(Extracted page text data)
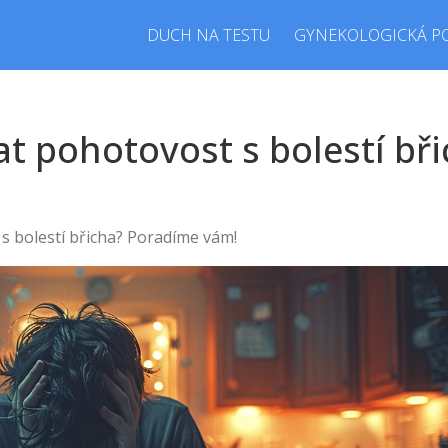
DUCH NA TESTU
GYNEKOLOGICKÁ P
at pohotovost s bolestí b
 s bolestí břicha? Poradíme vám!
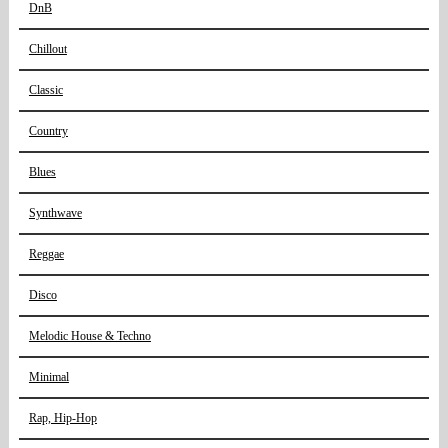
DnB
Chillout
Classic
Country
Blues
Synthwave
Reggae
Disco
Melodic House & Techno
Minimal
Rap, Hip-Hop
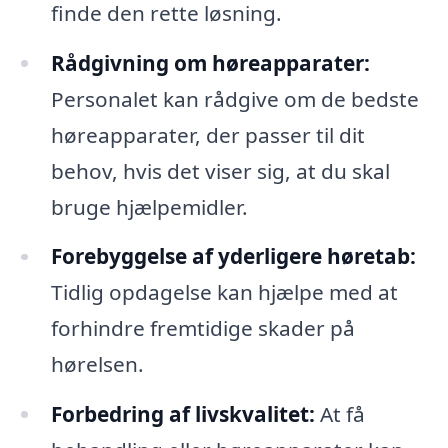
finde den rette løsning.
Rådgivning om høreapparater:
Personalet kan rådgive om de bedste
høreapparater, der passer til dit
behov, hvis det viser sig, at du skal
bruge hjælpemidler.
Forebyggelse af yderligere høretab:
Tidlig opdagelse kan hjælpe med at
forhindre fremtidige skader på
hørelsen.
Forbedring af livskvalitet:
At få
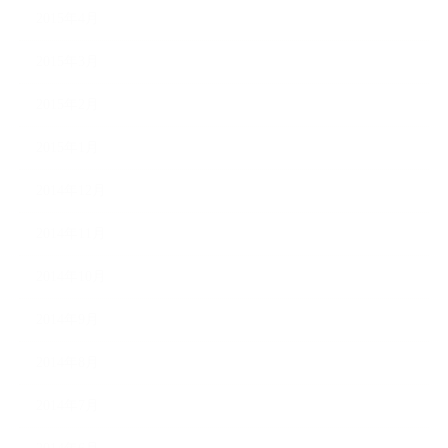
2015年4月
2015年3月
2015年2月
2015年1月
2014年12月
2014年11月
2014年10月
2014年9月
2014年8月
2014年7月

▸ **WORK INSTRUCTION**: Look through the data above. Find each line with the string "høreapparater" and copy it.

▸ **RESPONSE TO THIS EXERCISE**:
Rådgivning om høreapparater:
høreapparater, der passer til dit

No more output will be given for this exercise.